SÃO PAULO, BRAZIL – The government of Brazil announced on Monday (October 16th) that it was changing the definition of slave labor in the country. The decision was met with criticism from politicians, labor entities, human rights advocates and even the United Nation’s International Labor Organization (ILO).

Brazil,Rural laborers are the ones most in danger of falling into slave labor,
Rural laborers are the ones most in danger of falling into slave labor, photo by Cicero Omena/Flickr

“Brazil, as of today, is no longer a reference in the fight against slavery that was being held in the international community,” said Antonio Rosa, ILO representative in Brazil and coordinator of the Program to Combat Slave Labor told reporters.

The new rules determined by the Ministry of Labor, include, among other things, that in order to be considered degrading labor conditions, it is necessary that there be deprivation of the right to come and go.

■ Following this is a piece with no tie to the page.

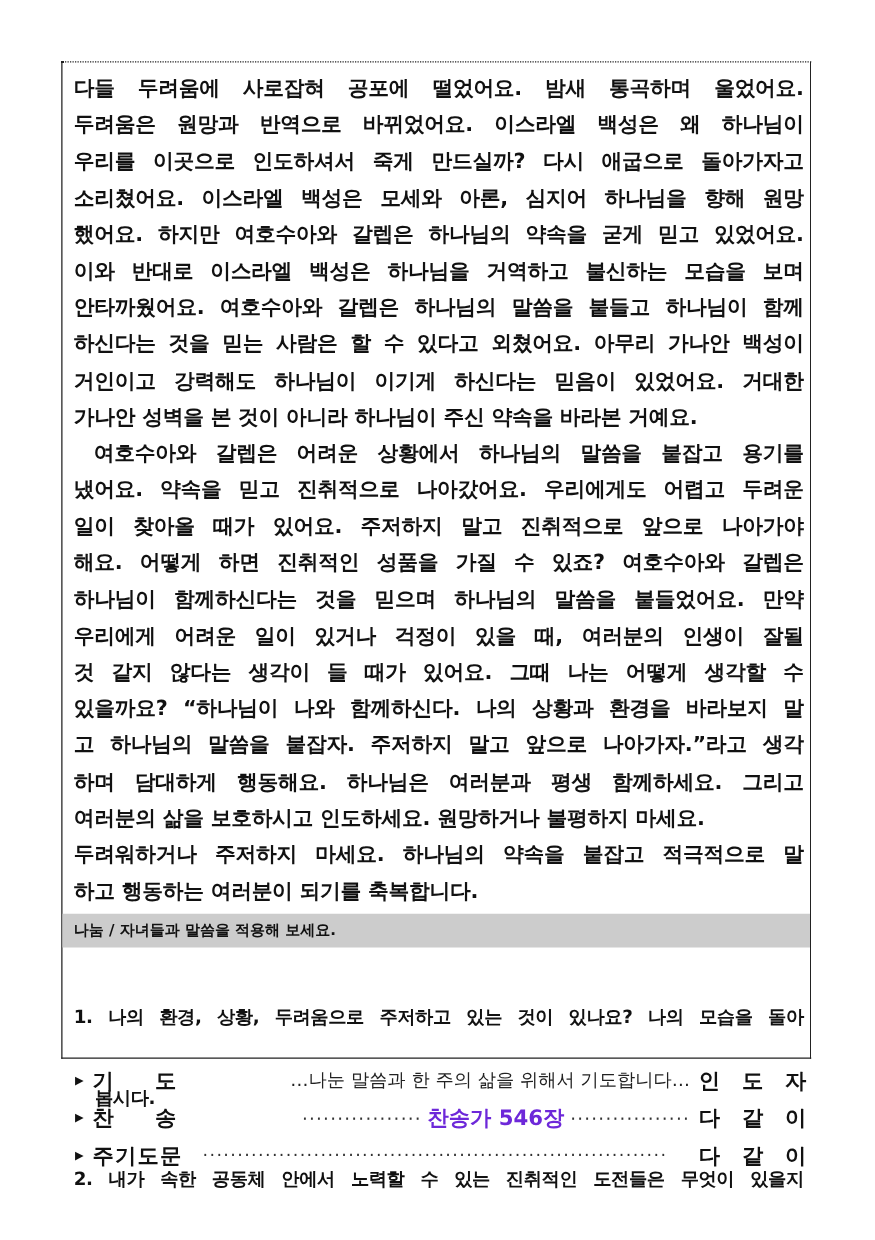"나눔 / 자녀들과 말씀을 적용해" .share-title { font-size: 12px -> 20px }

In addition, the release of the names of those companies found to hire and maintain workers under degrading conditions will no longer be the responsibility of the Department of the Eradication of Slave Labor, but of the Ministry of Labor and will only be updated twice a year.

The criticism also came from President Temer’s allies. “This government once again meets the demands of the rural Congressional representatives, and changes the concept of slave labor in Brazil, making it difficult to catch companies in the act,” said on social media Carlos Bezerra Jr., São Paulo state representative from the PSDB party and responsible for the current São Paulo legislation on slave labor.

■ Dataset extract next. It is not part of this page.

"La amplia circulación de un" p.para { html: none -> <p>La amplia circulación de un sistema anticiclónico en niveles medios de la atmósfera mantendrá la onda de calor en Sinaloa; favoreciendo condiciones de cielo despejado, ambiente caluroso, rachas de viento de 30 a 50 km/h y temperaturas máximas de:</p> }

For the national coordinator for the Federal Prosecutor’s Eradication of Slave Labor Division, Tiago Muniz Cavalcanti, the new rules violate both national legislation and international commitments signed by Brazil. “The government is holding hands with those who enslave.”

In a press release the Ministry of Labor, however, defended the changes stating that the new rules ‘improve and give legal security to the State’s action, providing the concepts of forced labor, exhaustive working hours and conditions analogous to slave labor’.

“The fight against slave labor is a permanent public policy of State, which has received all the administrative support of this Ministry, with concrete positive results in relation to the number of rescues, and in inhibiting criminal practices of this nature, which offend the most basic principles of dignity of the human person,” read the statement.

Labor entities and human rights groups say they plan to demonstrate against the decisions made by the Temer Administration.